このような過去の私の経験からして、最初に言いましたように今回のこの研究会やセミナーは我々にとってとても画期的な出来事だと言えるのです。

朝妻 一郎

我々が6000万ドルの投資をして、それが2億ドルで売れたというようにアメリカでは音楽著作権は一番確実に現金化できる資産であるといわれており、映画会社やレコード会社が経営難に陥ると、最初に自分の持っている音楽著作権を売ることを今までやってきています。例えばコロムビア映画は過去に映画がヒットしなくなって経営が苦しくなると、自分のところの音楽出版社が持っていた音楽著作権をすでに2度、売った経験をしています。
 また、20世紀フォックスの音楽出版社もワーナーミュージックに売られていますが、その結果、非常に奇妙なことが起こりました。20世紀フォックス映画をご覧になった方は覚えていると思いますが、最初に大きなブロック体の「20th CENTURY FOX」が出てきて、バックでオープニングのテーマがかかります。あの曲も実は20世紀フォックス・ミュージック・パブリッシングが持っていたのですが、ワーナーミュージックに売られたときに一緒に売られてしまいました。ですから一時期、20世紀フォックス映画は自分のところでつくる映画のオープニングは必ず競争会社のワーナー映画傘下のワーナー・チャペルが持っている楽曲という恥ずかしい事態が起こったのです。その後、ワーナーと20世紀フォックスがいろいろ交渉して、現在では20世紀フォックスがワーナーから買い戻していますが・・。

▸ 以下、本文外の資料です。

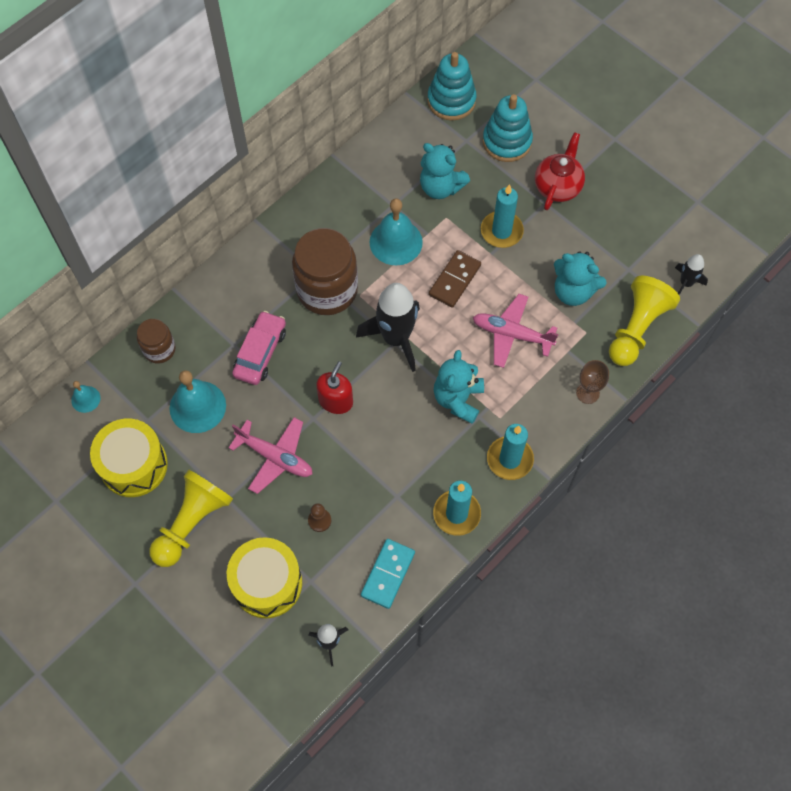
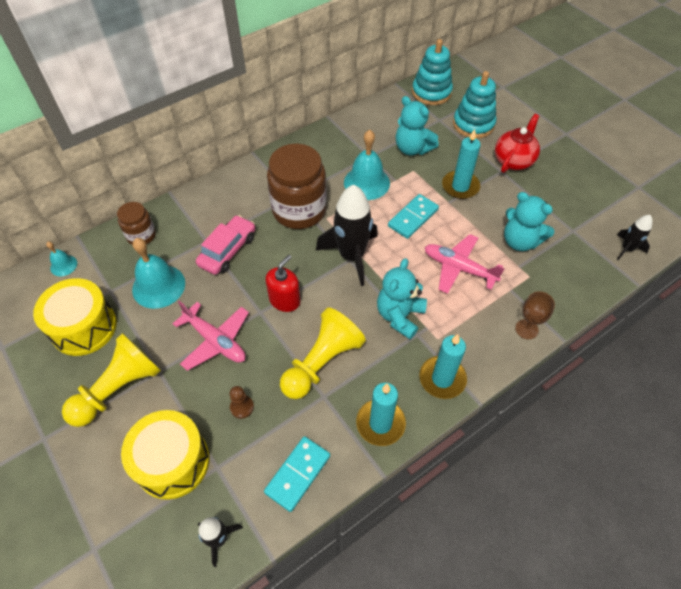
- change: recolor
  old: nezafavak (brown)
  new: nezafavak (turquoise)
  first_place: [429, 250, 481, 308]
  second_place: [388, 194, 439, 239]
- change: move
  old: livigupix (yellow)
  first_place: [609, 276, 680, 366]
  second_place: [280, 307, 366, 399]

 それからRCAレコードがまだNBCの子会社だった頃に、レコードの経営が悪くなり、自社で所有していたサンバリー/ダンバーという音楽出版社を売り、現金収入を得て、経営を立て直しました。CBSレコードは株の買収事件があったために現金が必要になり、そのために自分たちが持っていたCBSソングス/BIG3を売りました。ポリグラムはドイツとオランダのジョイントベンチャーの会社で、何度かの買収の結果、現在ではユニバーサルになっていますが、CDの開発にお金を使ったために経営が苦しくなり、自分たちが持っていたチャペル/インターソングスという出版社を売りました。このように過去、何度もレコード会社や映画会社は自分のところの経営が困ると著作権を売って凌ぐということが起こっているのです。
 しかし、この数年は傾向が少し変わりました。バイアコムというMTVなどを傘下に有している放送会社が、パラマウント映画を買ったときに、買収資金が非常に巨大だったので、その買収資金を少しでも早く回収するために音楽出版社を絶対に売るだろうと思われていました。しかし、バイアコムはフェイマス・ミュージック・パブリッシング(Famous Music Publishing)という音楽出版社を売らずにマディソン・スクエア・ガーデンなど音楽、映画とは関係ない部分を売って音楽出版社をキープしたということが起こりました。それは音楽著作権が非常に重要だという意識がすでにバイアコムにあったわけです。これ以降、流れとが変わって来ています。